→ **TRECHO DO TEXTO**:
____________________

Desta forma, com o crescimento do mercado global, as grandes empresas passaram a focar os países emergentes como oportunidade de crescimento; no entanto, as mesmas necessitam quebrar paradigmas para poder explorar esses mercados de forma mais eficaz, uma vez que, uma das principais características desses mercados é justamente a grande quantidade de pessoas que se situam nas camadas mais pobres da população, o que torna a criação de bens e serviços para esse mercado um desafio para as grandes empresas (London e Hart, 2004).

Ao analisar o mercado considerando-se a população total existente no mundo, verifica-se que quase 80% dela encontra-se nos mais diversos níveis de pobreza e não são considerados como mercado-alvo pelas grandes empresas. No entanto, segundo relatório anual da International Finance Corporation, cinco bilhões de pessoas que vivem nessa condição de pobreza também são consumidores e, apesar de consumirem pouco individualmente, concentram cerca de cinco trilhões de dólares anuais quando analisados coletivamente como mercado (Hammond et al., 2007).

Esse fato já foi estudado por Prahalad e Hart (2002) e Prahalad e Hammond (2002), que entendem como necessário as grandes empresas verem a população pobre como consumidores a serem inseridos no mercado. Para isso, segundo esses autores citados, as grandes empresas devem desenvolver produtos e serviços para essa população mais pobre, com preços e condições de pagamento adequado a este público e, na medida do possível, empregando-os na produção e distribuição desses bens. Desse modo, as empresas gerariam crescimento econômico nos mercados emergentes, trabalho para a população mais pobre e conseqüente mobilidade social.

No entanto, segundo Barros (2006), apesar do interesse acadêmico recente pelo mercado de baixa renda, normalmente encontram-se muitas publicações na mídia de negócios com dados conflitantes e carentes de validação. Ao mesmo tempo, existem alguns trabalhos de cunho acadêmico sobre ações de empresas voltadas para a baixa renda, porém, prioritariamente na área de Marketing, sendo que trabalhos acadêmicos focados na área de estratégia empresarial para baixa renda são escassos. Buscando aumentar o conhecimento na área estratégica sobre esse fenômeno no Brasil, surge a seguinte questão de pesquisa: como e quais mudanças podem ocorrer nas estratégias das grandes empresas que atuam no mercado brasileiro focadas prioritariamente nas classes econômicas«A» e «B» para atender também ao mercado de baixa renda?

Para responder à questão formulada têm-se, como objetivos neste trabalho, entender como algumas das grandes empresas que atuam no mercado brasileiro focadas prioritariamente nas classes «A» e «B»:

· Identificam oportunidades no mercado de baixa renda;

· Transformam essas oportunidades em ações estratégicas;

· Posicionam-se estrategicamente para atender o mercado de baixa renda;

· Utilizam recursos estratégicos existentes ou novos para atender ao mercado de baixa renda;

· Adotam estratégias de crescimento para atender ao mercado de baixa renda.

____________________

→ **TAREFA A**:
Reproduza fielmente as linhas dos registros abaixo, começando pela primeira delas e seguindo até a linha que contém "9: (23, 224)", inclusive. Deixe as imagens fora da resposta.

→ **DADOS APRESENTADOS**:

____________________

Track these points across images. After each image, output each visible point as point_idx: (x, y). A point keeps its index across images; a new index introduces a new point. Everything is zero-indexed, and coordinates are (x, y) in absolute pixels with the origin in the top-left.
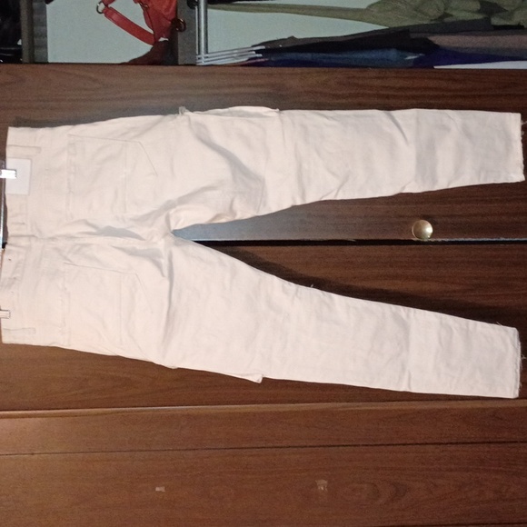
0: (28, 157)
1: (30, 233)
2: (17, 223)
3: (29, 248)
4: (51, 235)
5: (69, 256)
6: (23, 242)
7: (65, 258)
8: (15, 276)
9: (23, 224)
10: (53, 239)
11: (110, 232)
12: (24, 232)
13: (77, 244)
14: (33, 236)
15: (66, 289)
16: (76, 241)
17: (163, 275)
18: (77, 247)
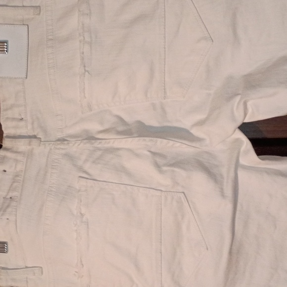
0: (24, 23)
1: (31, 134)
2: (14, 119)
3: (29, 155)
4: (59, 135)
5: (87, 167)
6: (22, 145)
7: (81, 169)
8: (11, 195)
9: (22, 119)
10: (62, 140)
11: (143, 131)
12: (23, 131)
13: (99, 149)
14: (35, 137)
15: (82, 215)
16: (97, 144)
17: (223, 195)
18: (99, 153)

____________________

→ **TAREFA B**:
De acordo com o trecho do texto, que valor anual as pessoas em condição de pobreza concentram quando analisadas coletivamente como mercado?

→ **RESPOSTA A**:
Track these points across images. After each image, output each visible point as point_idx: (x, y). A point keeps its index across images; a new index introduces a new point. Everything is zero-indexed, and coordinates are (x, y) in absolute pixels with the origin in the top-left.
0: (28, 157)
1: (30, 233)
2: (17, 223)
3: (29, 248)
4: (51, 235)
5: (69, 256)
6: (23, 242)
7: (65, 258)
8: (15, 276)
9: (23, 224)

→ **RESPOSTA B**:
Cerca de cinco trilhões de dólares anuais.